> [Aim of the task] Copy the records verbatim from their first line through the line containing "15: (319, 77)", including that line.

[Tracking data for point correspondences]
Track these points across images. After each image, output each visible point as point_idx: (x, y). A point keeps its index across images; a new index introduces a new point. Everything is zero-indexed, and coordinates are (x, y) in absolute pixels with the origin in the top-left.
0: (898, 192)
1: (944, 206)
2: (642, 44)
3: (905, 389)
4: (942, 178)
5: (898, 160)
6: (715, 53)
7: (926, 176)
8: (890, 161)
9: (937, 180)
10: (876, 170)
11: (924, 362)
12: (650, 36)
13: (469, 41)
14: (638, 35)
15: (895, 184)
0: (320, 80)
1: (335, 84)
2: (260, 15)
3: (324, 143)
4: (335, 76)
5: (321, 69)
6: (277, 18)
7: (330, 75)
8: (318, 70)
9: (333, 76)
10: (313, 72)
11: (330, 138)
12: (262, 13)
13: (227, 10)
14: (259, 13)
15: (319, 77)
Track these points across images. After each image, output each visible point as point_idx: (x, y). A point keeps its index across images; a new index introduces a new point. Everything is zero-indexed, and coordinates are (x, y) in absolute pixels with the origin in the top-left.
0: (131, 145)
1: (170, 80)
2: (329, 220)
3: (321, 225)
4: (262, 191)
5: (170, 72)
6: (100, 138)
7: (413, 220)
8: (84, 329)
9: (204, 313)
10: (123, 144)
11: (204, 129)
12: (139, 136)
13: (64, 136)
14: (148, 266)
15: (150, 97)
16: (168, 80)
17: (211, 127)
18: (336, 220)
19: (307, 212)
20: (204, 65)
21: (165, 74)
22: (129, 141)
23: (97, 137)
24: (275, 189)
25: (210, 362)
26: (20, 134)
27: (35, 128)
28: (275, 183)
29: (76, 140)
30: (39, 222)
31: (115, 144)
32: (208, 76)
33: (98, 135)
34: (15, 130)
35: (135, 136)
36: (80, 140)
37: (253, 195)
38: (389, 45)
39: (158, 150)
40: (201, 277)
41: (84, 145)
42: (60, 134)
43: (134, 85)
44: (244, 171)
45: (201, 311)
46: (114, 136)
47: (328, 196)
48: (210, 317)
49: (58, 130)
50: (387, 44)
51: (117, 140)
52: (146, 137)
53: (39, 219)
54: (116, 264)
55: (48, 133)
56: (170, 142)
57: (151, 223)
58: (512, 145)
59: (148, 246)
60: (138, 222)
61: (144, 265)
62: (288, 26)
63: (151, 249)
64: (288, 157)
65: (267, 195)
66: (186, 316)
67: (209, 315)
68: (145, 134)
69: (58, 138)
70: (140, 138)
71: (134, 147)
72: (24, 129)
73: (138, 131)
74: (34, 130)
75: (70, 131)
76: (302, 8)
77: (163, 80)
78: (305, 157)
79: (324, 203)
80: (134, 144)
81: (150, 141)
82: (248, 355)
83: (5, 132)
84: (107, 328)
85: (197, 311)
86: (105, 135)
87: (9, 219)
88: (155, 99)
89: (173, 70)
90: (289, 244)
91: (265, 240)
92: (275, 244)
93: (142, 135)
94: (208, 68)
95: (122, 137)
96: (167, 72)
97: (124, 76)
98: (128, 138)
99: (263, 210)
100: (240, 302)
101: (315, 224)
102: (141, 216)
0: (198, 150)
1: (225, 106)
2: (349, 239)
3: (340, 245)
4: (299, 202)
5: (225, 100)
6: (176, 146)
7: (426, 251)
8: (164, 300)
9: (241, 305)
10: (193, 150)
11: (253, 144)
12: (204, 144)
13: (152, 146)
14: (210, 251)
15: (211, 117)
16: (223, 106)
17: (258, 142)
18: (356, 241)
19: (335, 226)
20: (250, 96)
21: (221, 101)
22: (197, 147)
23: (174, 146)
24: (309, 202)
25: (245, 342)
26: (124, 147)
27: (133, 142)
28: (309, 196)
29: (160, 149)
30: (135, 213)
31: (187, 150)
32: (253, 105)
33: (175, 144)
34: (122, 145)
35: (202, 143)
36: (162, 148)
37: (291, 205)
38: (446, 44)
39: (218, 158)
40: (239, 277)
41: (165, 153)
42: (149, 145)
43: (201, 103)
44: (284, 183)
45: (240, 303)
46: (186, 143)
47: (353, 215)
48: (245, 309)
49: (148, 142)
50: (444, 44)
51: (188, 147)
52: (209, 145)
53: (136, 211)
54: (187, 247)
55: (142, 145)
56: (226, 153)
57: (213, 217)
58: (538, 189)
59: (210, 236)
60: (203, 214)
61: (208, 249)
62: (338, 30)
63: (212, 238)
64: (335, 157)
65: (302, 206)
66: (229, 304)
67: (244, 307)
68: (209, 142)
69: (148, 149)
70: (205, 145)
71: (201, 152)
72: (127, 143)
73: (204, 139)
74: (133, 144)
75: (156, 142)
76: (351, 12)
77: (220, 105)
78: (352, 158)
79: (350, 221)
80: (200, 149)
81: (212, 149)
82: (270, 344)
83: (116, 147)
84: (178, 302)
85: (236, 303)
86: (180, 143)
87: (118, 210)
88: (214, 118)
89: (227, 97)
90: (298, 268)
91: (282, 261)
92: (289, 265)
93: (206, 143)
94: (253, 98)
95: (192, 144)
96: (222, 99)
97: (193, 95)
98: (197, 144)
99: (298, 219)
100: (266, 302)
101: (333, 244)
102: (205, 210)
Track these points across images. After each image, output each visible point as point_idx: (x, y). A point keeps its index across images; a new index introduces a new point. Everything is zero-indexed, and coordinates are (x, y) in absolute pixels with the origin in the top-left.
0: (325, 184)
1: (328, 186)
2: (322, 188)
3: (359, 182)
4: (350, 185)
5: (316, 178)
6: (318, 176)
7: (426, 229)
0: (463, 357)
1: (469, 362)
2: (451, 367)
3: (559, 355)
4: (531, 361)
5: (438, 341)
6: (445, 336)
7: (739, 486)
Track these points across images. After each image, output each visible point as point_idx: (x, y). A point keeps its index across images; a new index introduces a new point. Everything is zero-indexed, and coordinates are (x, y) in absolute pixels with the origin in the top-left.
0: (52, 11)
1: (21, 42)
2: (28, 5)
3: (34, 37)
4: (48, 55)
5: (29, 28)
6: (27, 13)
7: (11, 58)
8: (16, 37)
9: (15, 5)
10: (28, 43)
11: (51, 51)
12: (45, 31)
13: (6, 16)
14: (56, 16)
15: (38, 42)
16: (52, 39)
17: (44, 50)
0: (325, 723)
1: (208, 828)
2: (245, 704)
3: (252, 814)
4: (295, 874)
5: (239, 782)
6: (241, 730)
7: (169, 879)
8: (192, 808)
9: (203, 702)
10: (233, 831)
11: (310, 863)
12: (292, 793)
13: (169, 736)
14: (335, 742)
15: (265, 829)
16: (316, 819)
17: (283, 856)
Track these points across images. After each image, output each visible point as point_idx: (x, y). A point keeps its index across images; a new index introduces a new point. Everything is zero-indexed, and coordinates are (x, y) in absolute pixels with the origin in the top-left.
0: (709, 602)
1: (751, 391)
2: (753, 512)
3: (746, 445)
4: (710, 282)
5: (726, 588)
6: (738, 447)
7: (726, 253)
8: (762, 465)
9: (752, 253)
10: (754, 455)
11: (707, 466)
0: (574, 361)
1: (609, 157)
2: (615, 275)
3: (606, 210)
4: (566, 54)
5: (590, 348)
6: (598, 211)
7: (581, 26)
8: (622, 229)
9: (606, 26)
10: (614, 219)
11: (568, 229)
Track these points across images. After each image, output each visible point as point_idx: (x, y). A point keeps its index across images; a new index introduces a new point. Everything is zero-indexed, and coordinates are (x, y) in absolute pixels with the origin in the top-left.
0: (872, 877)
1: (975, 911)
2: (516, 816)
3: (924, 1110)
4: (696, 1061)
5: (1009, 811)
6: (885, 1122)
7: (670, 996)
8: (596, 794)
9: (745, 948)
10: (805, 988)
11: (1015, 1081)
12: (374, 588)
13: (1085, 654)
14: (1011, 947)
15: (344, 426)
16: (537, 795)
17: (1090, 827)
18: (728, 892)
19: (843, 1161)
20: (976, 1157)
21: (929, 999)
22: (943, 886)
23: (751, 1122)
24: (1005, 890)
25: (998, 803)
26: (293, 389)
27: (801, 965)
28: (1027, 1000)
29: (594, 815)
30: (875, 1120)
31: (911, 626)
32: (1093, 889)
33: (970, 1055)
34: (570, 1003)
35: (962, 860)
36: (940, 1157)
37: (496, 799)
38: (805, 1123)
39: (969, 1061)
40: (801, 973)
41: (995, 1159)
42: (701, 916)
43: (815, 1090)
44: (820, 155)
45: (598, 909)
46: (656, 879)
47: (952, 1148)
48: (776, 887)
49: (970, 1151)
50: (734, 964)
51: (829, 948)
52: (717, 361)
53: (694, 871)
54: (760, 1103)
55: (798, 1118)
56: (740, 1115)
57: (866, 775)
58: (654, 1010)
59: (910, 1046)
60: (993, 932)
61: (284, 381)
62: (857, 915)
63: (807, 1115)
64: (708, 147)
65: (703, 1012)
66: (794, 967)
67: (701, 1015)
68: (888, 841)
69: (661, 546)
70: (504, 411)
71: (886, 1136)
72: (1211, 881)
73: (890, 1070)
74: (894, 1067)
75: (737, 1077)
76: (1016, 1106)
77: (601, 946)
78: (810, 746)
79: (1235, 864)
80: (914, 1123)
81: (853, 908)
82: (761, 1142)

> [Output of the task]
Track these points across images. After each image, output each visible point as point_idx: (x, y). A point keeps its index across images; a new index introduces a new point. Everything is zero-indexed, and coordinates are (x, y) in absolute pixels with the origin in the top-left.
0: (898, 192)
1: (944, 206)
2: (642, 44)
3: (905, 389)
4: (942, 178)
5: (898, 160)
6: (715, 53)
7: (926, 176)
8: (890, 161)
9: (937, 180)
10: (876, 170)
11: (924, 362)
12: (650, 36)
13: (469, 41)
14: (638, 35)
15: (895, 184)
0: (320, 80)
1: (335, 84)
2: (260, 15)
3: (324, 143)
4: (335, 76)
5: (321, 69)
6: (277, 18)
7: (330, 75)
8: (318, 70)
9: (333, 76)
10: (313, 72)
11: (330, 138)
12: (262, 13)
13: (227, 10)
14: (259, 13)
15: (319, 77)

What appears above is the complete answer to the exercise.